One document—Handel’s will—offers us a narrow window into his personal life. In it, he remembers not only family and close colleagues but also neighborhood friends. In search of the private man behind the public figure, Ellen T. Harris has spent years tracking down the letters, diaries, personal accounts, legal cases, and other documents connected to these bequests. The result is a tightly woven tapestry of London in the first half of the eighteenth century, one that interlaces vibrant descriptions of Handel’s music with stories of loyalty, cunning, and betrayal.
With this wholly new approach, Harris has achieved something greater than biography. Layering the interconnecting stories of Handel’s friends like the subjects and countersubjects of a fugue, Harris introduces us to an ambitious, shrewd, generous, brilliant, and flawed man, hiding in full view behind his public persona.
PUBLISHERS WEEKLY
In 1749, the 64-year-old George Frideric Handel enjoyed one of his most remarkable oratorio seasons, premiering Susanna, Solomon and staging revivals of Hercules, Samson, and Messiah.

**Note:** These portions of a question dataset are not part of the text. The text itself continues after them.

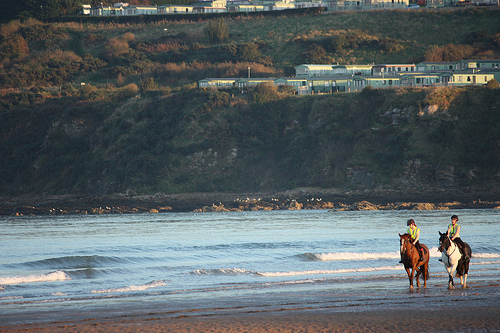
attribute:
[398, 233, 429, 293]
horse — brown, tan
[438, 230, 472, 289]
pony — black, white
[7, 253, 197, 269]
wave — white, blue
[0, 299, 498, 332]
beach — wet, sand, sandy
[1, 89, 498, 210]
hill — grassy, brown, bushy, grass, rocky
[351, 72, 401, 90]
building — mulitcolored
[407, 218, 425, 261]
woman — riding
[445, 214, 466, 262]
lady — light, little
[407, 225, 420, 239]
shirt — green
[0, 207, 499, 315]
ocean — big, blue, wavy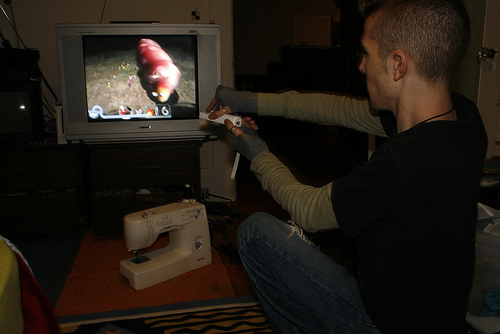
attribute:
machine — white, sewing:
[122, 197, 211, 290]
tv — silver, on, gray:
[58, 23, 224, 144]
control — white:
[199, 108, 242, 132]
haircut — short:
[367, 2, 466, 87]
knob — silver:
[19, 104, 26, 112]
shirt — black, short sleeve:
[330, 86, 473, 334]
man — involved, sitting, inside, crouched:
[206, 2, 496, 333]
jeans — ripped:
[236, 208, 378, 331]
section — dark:
[234, 1, 367, 280]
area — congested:
[2, 30, 491, 326]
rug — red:
[57, 220, 234, 321]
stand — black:
[87, 139, 203, 249]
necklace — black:
[392, 105, 458, 140]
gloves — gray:
[216, 81, 268, 155]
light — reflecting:
[12, 98, 36, 126]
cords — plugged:
[38, 69, 57, 131]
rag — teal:
[483, 292, 500, 314]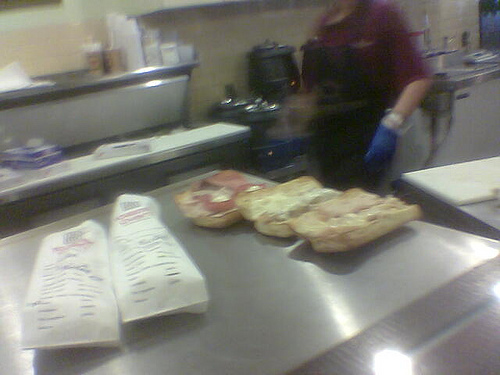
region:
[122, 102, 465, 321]
sandwiches on a counter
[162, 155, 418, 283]
three sandwiches on counter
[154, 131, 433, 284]
three sandwich on a counter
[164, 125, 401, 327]
three breads cut in half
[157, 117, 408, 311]
three sandwich breads toasted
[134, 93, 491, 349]
french bread that is toasted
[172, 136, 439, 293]
po boy bread toasted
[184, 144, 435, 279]
sandwiches on a counter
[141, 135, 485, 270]
sandwiches being made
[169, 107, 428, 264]
three sandwiches being made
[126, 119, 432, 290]
sandwiches on a table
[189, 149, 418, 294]
bread cut in half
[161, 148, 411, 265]
sandwich bread cut in half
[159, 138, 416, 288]
french bread cut in half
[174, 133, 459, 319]
po boy bread cut in half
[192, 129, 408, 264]
toasted french bread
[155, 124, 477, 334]
toasted po boy bread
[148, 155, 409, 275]
toasted sandwich bread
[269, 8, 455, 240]
a cook wearing a glove.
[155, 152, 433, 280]
food on a counter.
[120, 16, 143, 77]
a stack of containers.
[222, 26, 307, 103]
a pot on a stove.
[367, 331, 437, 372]
a light reflecting on a counter.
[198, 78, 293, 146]
a stove top.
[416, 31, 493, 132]
a sink in a kitchen.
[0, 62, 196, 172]
a counter top.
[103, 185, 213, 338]
a bag on a counter.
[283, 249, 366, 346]
a long light reflecting.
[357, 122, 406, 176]
blue glove on hand of person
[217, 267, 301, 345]
stainless steel table top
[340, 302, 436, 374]
light reflecting off stainless steel table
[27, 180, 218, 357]
two white bags laying on table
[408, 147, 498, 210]
white plastic cutting board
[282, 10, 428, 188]
person in black apron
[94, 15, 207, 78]
white cups stacked up table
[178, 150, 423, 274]
sandwiches sitting on table top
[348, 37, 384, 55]
white logo on front of shirt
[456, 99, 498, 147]
white paint on kitchen wall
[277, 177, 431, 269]
a food item on a table.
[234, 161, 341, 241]
a large food item.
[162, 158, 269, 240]
a food item on a counter.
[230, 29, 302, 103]
a large pot near a wall.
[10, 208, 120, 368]
a bag with writing on it.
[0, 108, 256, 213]
a food preparation area.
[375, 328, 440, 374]
light reflecting on a surface.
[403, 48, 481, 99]
a sink in a kitchen.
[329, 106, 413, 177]
a blue glove on a hand.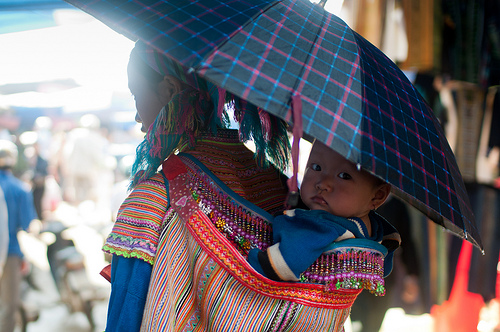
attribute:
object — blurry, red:
[423, 222, 494, 322]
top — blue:
[242, 209, 367, 280]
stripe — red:
[337, 115, 359, 132]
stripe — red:
[308, 68, 326, 80]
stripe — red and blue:
[325, 118, 339, 145]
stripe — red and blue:
[240, 71, 258, 101]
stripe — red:
[308, 44, 320, 65]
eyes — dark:
[311, 155, 358, 182]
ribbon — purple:
[282, 87, 304, 195]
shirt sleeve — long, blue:
[101, 247, 154, 330]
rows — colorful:
[199, 178, 206, 205]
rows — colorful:
[229, 199, 238, 238]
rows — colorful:
[253, 213, 259, 250]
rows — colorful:
[335, 250, 343, 289]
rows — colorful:
[356, 249, 363, 289]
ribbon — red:
[289, 93, 301, 188]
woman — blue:
[100, 26, 271, 330]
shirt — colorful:
[124, 142, 266, 220]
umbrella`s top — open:
[68, 3, 485, 255]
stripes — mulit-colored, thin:
[136, 196, 383, 329]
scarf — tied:
[130, 39, 288, 189]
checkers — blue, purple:
[279, 45, 365, 133]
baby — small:
[260, 125, 419, 305]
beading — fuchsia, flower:
[174, 178, 386, 290]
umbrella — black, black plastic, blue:
[69, 0, 484, 247]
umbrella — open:
[178, 3, 476, 144]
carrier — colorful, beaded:
[130, 145, 380, 325]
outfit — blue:
[251, 201, 373, 286]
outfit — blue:
[273, 133, 388, 267]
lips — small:
[304, 194, 330, 207]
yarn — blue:
[133, 39, 293, 187]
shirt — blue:
[2, 171, 38, 257]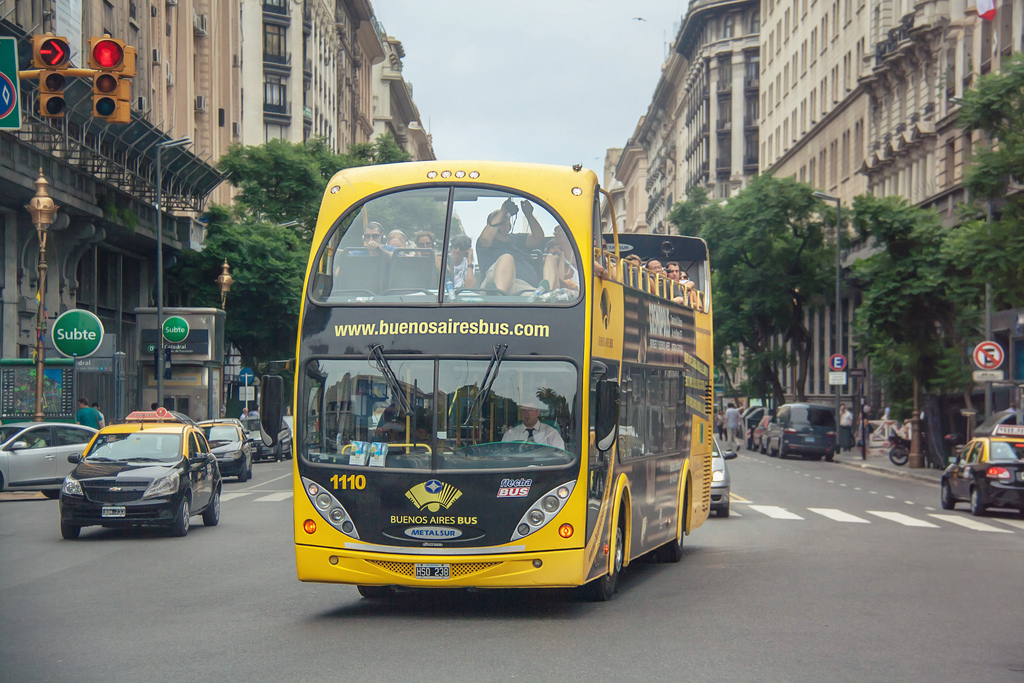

Despite of his fame, Handel's private life continues to remain a bit mysterious. Drawing heavily on Handel's letters, diaries, financial accounts, and wills of Handel's closest friends, music historian Harris pulls back the curtain on Handel's life, ambitions, and involvement in the political, religious, and charity life of early- and mid-18th-century London. As she points out, while Handel did not explicitly depict his friends in his musical works, they provide the best illustration of his listening public. For example, Rinaldo, which set in the Middle East, would not have seemed exotic to James Hunter, who worked with the British East India Company; the legal problems that afflicted the title character in Susanna also plagued Mary Delany and her husband. Handel composed much of his chamber music and keyboard music for private performances in homes, and his friend Lord Shaftesbury once remarked that in these settings "Handel was in high spirits and I think never played and sung so well." Although Harris often lapses into an academic voice ("as I stated earlier," "as has been described"), she nevertheless has written ay readable tale of one of the world's most enigmatic musicians and composers.